- MATERIAL FOR THE TASK
--
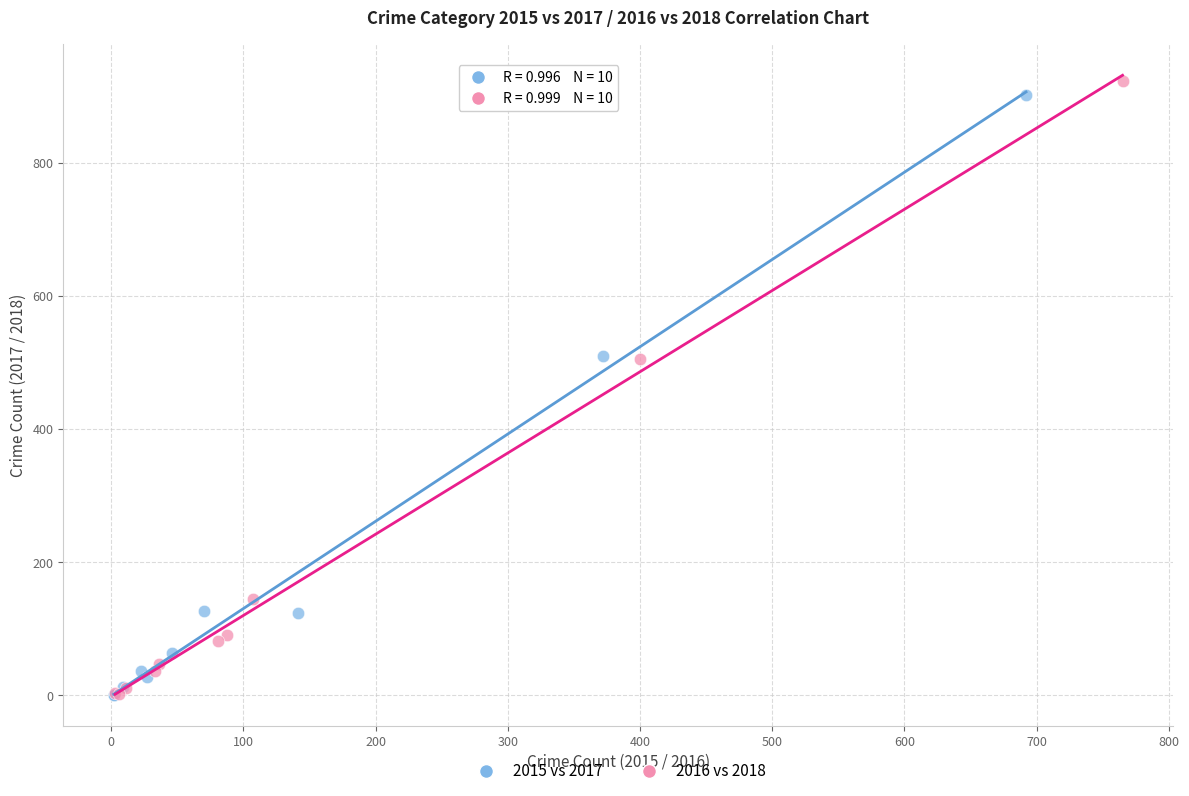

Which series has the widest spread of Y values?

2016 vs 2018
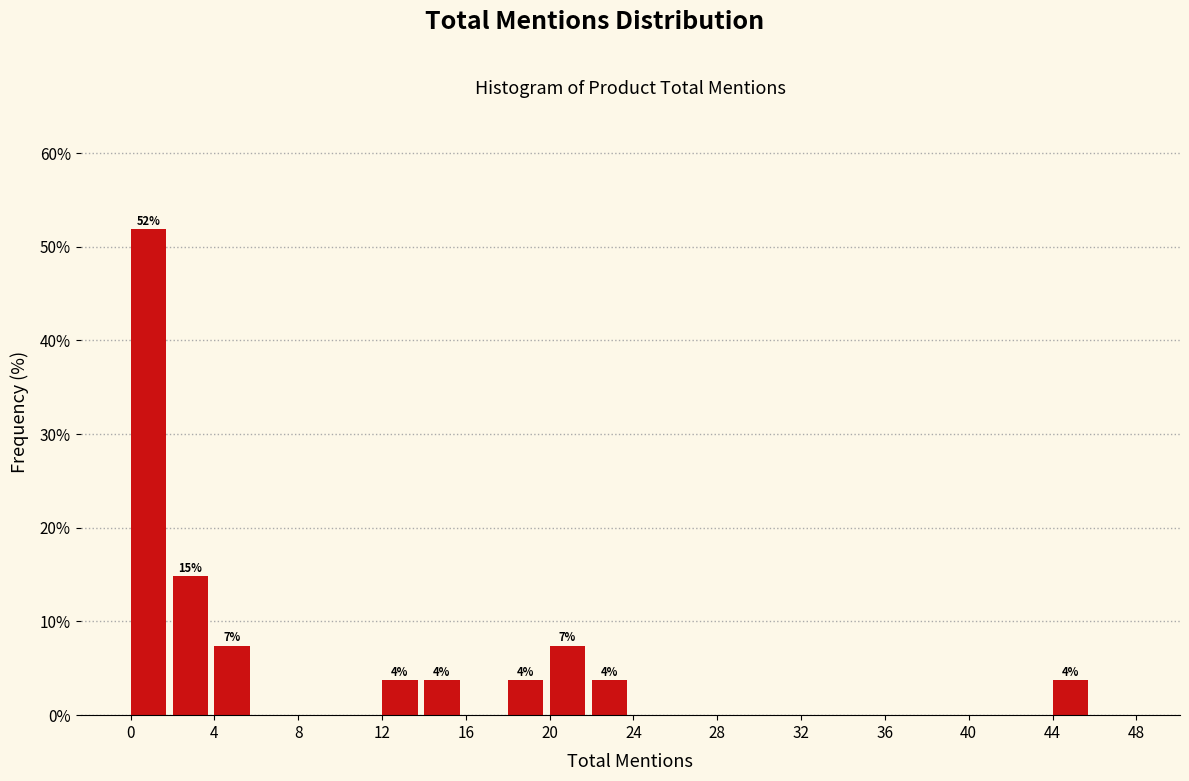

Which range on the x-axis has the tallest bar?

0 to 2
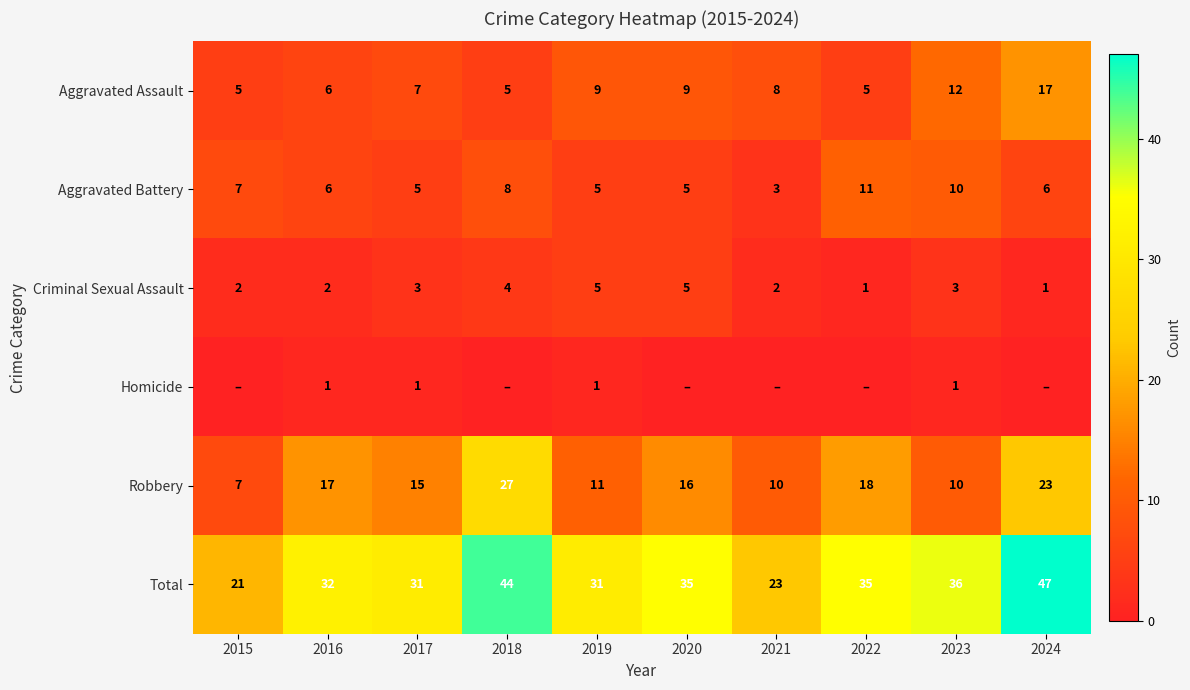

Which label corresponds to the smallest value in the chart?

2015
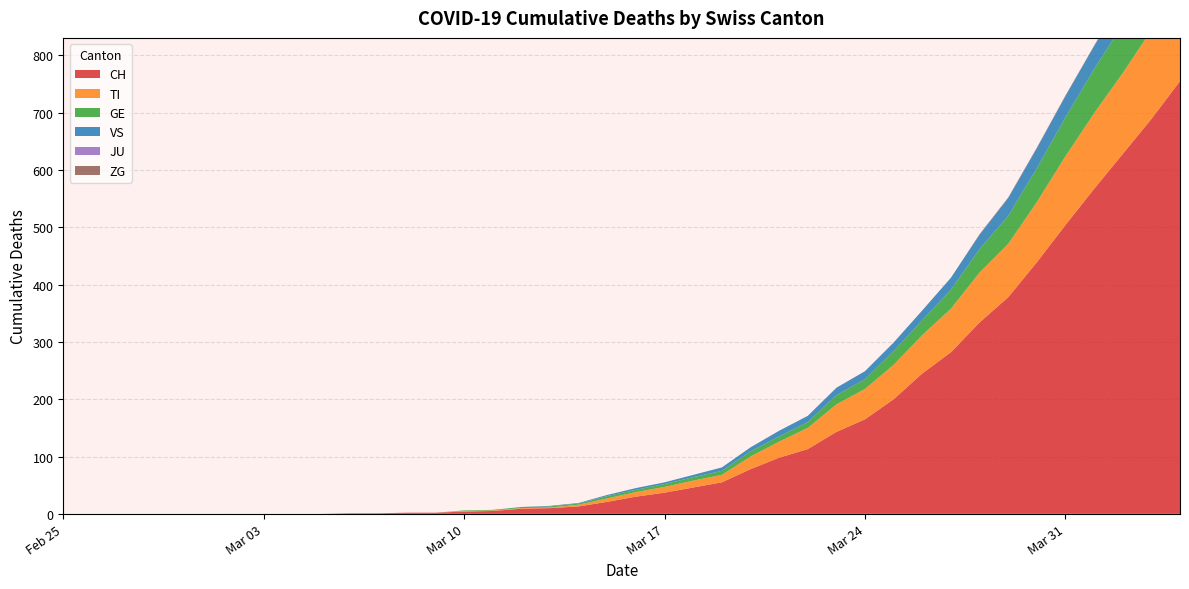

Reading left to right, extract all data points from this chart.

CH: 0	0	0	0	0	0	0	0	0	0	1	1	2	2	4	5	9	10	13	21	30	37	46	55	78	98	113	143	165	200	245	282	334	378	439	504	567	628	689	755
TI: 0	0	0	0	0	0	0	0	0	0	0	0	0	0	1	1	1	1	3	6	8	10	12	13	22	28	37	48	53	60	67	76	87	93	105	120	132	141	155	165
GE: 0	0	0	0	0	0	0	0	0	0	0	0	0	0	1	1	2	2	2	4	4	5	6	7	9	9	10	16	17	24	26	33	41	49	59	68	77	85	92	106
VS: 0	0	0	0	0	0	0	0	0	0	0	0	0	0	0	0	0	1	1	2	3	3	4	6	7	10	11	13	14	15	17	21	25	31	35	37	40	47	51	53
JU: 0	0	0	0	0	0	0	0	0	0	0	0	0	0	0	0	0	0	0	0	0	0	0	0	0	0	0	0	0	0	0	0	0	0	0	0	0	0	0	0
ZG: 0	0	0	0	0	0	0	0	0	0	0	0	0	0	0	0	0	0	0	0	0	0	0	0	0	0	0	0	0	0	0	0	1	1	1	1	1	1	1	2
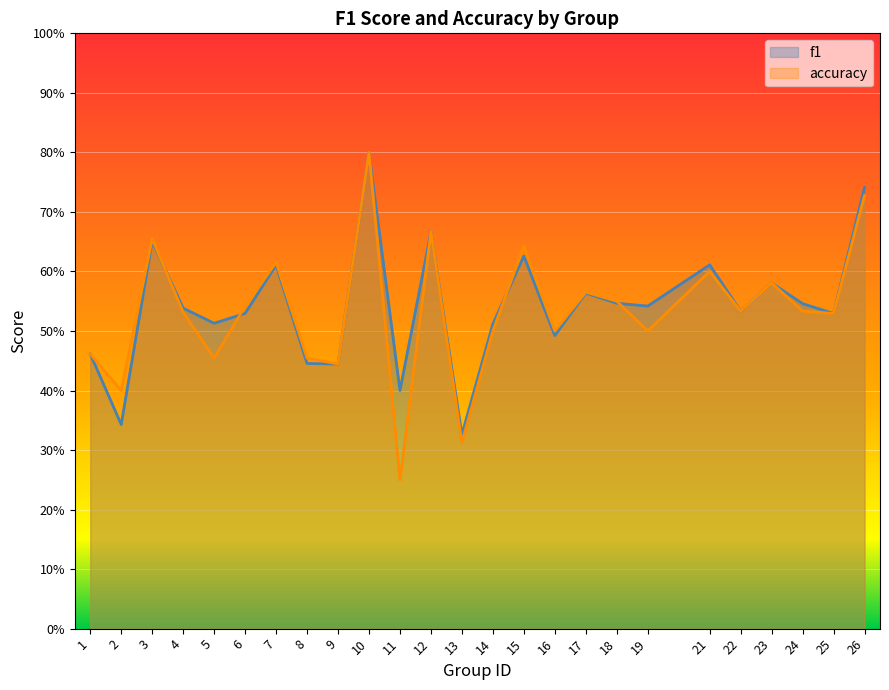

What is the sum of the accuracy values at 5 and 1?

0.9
--
- GOAL OF THE EXERCISE
Copy the entries word for word, starting with the line containing "Which range on" and continuing through the end of the entries. Omit the pictures.

- RESPONSE AREA
Which range on the x-axis has the tallest bar?

0 to 2

Which label corresponds to the smallest value in the chart?

2015

Reading left to right, extract all data points from this chart.

CH: 0	0	0	0	0	0	0	0	0	0	1	1	2	2	4	5	9	10	13	21	30	37	46	55	78	98	113	143	165	200	245	282	334	378	439	504	567	628	689	755
TI: 0	0	0	0	0	0	0	0	0	0	0	0	0	0	1	1	1	1	3	6	8	10	12	13	22	28	37	48	53	60	67	76	87	93	105	120	132	141	155	165
GE: 0	0	0	0	0	0	0	0	0	0	0	0	0	0	1	1	2	2	2	4	4	5	6	7	9	9	10	16	17	24	26	33	41	49	59	68	77	85	92	106
VS: 0	0	0	0	0	0	0	0	0	0	0	0	0	0	0	0	0	1	1	2	3	3	4	6	7	10	11	13	14	15	17	21	25	31	35	37	40	47	51	53
JU: 0	0	0	0	0	0	0	0	0	0	0	0	0	0	0	0	0	0	0	0	0	0	0	0	0	0	0	0	0	0	0	0	0	0	0	0	0	0	0	0
ZG: 0	0	0	0	0	0	0	0	0	0	0	0	0	0	0	0	0	0	0	0	0	0	0	0	0	0	0	0	0	0	0	0	1	1	1	1	1	1	1	2

What is the sum of the accuracy values at 5 and 1?

0.9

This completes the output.